The Fox and the Wolf

Fox News is proud to be biased. Now celebrating 10 years of one-sided reporting, Rupert Murdoch's popular cable news channel continues unabated. The anniversary is reported in this week's Media Guardian which set out to investigate the polarised opinions in the US on Fox's treatment of political and international news stories. The attempt was apparently thwarted by the channel's own media relations executive who refused to play ball when she discovered that the article might contain views of Fox's critics.

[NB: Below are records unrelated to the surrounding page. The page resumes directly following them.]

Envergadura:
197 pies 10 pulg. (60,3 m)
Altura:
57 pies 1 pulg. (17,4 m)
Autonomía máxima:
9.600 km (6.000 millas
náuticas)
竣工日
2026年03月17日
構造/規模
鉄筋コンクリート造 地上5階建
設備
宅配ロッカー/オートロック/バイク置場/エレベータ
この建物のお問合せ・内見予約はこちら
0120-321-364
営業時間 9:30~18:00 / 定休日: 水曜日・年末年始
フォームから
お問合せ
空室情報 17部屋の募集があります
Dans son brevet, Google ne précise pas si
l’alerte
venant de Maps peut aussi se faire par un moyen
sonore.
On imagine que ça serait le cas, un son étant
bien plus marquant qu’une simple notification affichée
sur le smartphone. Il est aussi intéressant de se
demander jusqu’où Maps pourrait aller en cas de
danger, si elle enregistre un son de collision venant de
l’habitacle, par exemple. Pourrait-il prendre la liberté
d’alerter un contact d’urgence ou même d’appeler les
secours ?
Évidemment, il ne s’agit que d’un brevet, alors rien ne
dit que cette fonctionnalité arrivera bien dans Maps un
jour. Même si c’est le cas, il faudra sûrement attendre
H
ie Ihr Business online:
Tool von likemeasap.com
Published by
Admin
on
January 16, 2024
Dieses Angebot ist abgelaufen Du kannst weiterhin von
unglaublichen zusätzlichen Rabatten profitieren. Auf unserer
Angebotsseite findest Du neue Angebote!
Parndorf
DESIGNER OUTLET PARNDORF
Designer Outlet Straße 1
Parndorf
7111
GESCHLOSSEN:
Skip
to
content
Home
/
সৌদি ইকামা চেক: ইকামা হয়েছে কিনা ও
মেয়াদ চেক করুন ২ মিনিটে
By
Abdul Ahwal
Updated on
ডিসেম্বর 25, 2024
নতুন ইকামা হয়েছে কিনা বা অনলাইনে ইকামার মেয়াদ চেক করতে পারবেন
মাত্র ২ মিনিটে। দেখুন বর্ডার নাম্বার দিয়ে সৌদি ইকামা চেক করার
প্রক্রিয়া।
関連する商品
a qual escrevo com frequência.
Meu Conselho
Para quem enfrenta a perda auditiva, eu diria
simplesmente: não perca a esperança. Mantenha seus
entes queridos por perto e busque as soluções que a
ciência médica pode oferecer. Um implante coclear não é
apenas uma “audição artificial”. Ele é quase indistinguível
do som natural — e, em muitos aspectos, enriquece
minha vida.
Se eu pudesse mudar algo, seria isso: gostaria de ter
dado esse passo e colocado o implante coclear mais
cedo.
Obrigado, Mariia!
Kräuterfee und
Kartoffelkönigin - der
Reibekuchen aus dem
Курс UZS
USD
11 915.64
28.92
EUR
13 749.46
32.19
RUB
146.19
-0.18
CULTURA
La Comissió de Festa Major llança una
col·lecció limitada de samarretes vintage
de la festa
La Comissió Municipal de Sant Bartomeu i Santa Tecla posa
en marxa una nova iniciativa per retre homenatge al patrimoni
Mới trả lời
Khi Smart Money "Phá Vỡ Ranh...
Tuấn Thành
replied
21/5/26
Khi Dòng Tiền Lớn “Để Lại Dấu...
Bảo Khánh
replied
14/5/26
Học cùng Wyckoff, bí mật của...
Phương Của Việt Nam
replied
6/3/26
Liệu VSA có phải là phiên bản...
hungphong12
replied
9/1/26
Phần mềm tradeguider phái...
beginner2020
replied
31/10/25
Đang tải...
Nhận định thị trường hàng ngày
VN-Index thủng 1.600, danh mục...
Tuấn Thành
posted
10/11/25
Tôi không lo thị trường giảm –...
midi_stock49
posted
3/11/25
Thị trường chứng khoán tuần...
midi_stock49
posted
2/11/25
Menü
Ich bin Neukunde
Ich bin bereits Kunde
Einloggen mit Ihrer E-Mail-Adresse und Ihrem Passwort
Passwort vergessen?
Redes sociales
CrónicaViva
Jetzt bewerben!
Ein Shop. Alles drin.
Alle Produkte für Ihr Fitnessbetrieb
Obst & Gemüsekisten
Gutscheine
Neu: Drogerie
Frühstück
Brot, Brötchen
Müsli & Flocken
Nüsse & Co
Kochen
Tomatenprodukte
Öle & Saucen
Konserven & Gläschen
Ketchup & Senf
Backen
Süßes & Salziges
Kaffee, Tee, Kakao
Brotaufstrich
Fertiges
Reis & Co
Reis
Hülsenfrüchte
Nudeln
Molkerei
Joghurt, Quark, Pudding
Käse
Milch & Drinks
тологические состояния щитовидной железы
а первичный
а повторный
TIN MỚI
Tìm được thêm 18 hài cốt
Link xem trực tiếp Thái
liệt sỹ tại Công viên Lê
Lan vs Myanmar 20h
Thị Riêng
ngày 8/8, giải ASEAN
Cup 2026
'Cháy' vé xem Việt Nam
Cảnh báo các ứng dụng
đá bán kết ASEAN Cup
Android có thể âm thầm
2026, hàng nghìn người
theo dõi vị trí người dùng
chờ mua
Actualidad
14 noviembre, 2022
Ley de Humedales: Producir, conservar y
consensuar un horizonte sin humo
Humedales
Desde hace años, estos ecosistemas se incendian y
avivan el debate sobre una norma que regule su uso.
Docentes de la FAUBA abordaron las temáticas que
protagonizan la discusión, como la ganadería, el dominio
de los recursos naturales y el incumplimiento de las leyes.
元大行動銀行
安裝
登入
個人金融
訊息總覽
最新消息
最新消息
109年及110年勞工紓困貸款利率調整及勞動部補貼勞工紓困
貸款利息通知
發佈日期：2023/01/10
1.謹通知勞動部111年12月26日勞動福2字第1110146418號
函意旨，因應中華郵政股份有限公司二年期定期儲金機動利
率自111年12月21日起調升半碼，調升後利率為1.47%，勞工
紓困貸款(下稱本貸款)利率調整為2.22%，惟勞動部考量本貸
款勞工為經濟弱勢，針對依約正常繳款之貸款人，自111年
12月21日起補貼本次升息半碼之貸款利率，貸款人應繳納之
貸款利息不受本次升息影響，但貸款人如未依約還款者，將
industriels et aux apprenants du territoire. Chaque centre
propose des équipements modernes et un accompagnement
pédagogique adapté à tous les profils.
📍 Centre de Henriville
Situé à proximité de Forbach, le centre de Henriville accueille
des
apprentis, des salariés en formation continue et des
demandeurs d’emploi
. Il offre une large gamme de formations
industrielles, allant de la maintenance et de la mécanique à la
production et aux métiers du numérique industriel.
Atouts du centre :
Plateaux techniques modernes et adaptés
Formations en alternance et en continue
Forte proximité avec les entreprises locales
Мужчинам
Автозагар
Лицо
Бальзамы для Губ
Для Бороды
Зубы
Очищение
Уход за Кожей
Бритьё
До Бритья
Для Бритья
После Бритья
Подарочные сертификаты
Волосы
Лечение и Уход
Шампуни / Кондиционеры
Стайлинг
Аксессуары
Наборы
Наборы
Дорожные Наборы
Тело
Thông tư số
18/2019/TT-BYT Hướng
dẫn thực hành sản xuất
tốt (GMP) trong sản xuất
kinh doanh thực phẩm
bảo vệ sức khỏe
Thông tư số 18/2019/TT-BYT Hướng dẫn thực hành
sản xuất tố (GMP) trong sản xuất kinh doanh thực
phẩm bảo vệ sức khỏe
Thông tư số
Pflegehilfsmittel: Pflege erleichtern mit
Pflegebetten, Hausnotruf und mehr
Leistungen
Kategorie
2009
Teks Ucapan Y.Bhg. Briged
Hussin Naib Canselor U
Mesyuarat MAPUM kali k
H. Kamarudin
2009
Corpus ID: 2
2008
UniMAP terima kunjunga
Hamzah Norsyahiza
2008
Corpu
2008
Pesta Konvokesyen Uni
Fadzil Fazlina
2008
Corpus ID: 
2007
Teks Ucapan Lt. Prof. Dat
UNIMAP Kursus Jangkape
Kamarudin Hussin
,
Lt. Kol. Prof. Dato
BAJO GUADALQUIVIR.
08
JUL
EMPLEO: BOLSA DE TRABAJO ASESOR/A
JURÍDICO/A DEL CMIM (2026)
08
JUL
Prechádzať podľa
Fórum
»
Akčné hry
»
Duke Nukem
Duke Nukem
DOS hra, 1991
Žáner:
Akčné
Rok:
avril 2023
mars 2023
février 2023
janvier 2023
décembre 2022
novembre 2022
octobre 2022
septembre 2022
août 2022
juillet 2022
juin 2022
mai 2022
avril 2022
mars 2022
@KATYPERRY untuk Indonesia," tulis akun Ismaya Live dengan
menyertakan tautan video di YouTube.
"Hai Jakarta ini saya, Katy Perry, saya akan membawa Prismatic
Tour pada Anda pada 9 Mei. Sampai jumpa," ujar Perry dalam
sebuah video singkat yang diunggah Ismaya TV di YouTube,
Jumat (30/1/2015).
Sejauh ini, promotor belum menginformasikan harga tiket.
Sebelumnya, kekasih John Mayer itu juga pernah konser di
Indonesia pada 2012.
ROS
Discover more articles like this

I watched Fox News a few times during my last visit to the States, a nation that was reflecting on the 5th anniversary of 9/11. At one level I found Fox's items entertaining and engaging, giving you a real sense of a dedicated news team moving heaven and earth to get the story on the screen. But one couldn't help thinking 'Why this story? why this treatment? why this angle?' Even if the story didn't have an obvious pro-Republican bias, I found myself looking for it. It was quite refreshing to switch over to watch CNN's anchorman Wolf Blitzer tear into Condoleezza Rice's claims that the invasion of Iraq was justified despite faulty intelligence on weapons of mass distruction.


Filed under:
Fox News   Rupert Murdoch   Guardian   CNN   Wolf Blitzer   Condoleezza Rice   

1 comment:

Anonymous said...

My, my...and to think I was called a lefty BEFORE I had uttered a word in a first year lecture this year! LOL

Really....with reference to this, I often watch FOX news from the UK - online or late night. I'm not always sure why. I certainly find it entertaining and rather obvious in its politics - it worries me to consider whether that is more honest than 'traditional UK' news. It's a contentious topic.

Overall, on a really simplistic level - it scares me. Culturally I imagine (hope) news 'watching' may be different in the States (having never been there), as cultural readings are different. In terms of this I hope the pluralists were right about market forces and varied viewpoints.....although I have my strong doubts.

At FOX the politics seem so obvious to me. The politics of not only the news, but the reflection of societal context concerns me - especially if this is accepted as a version of 'truth' by some Stateside.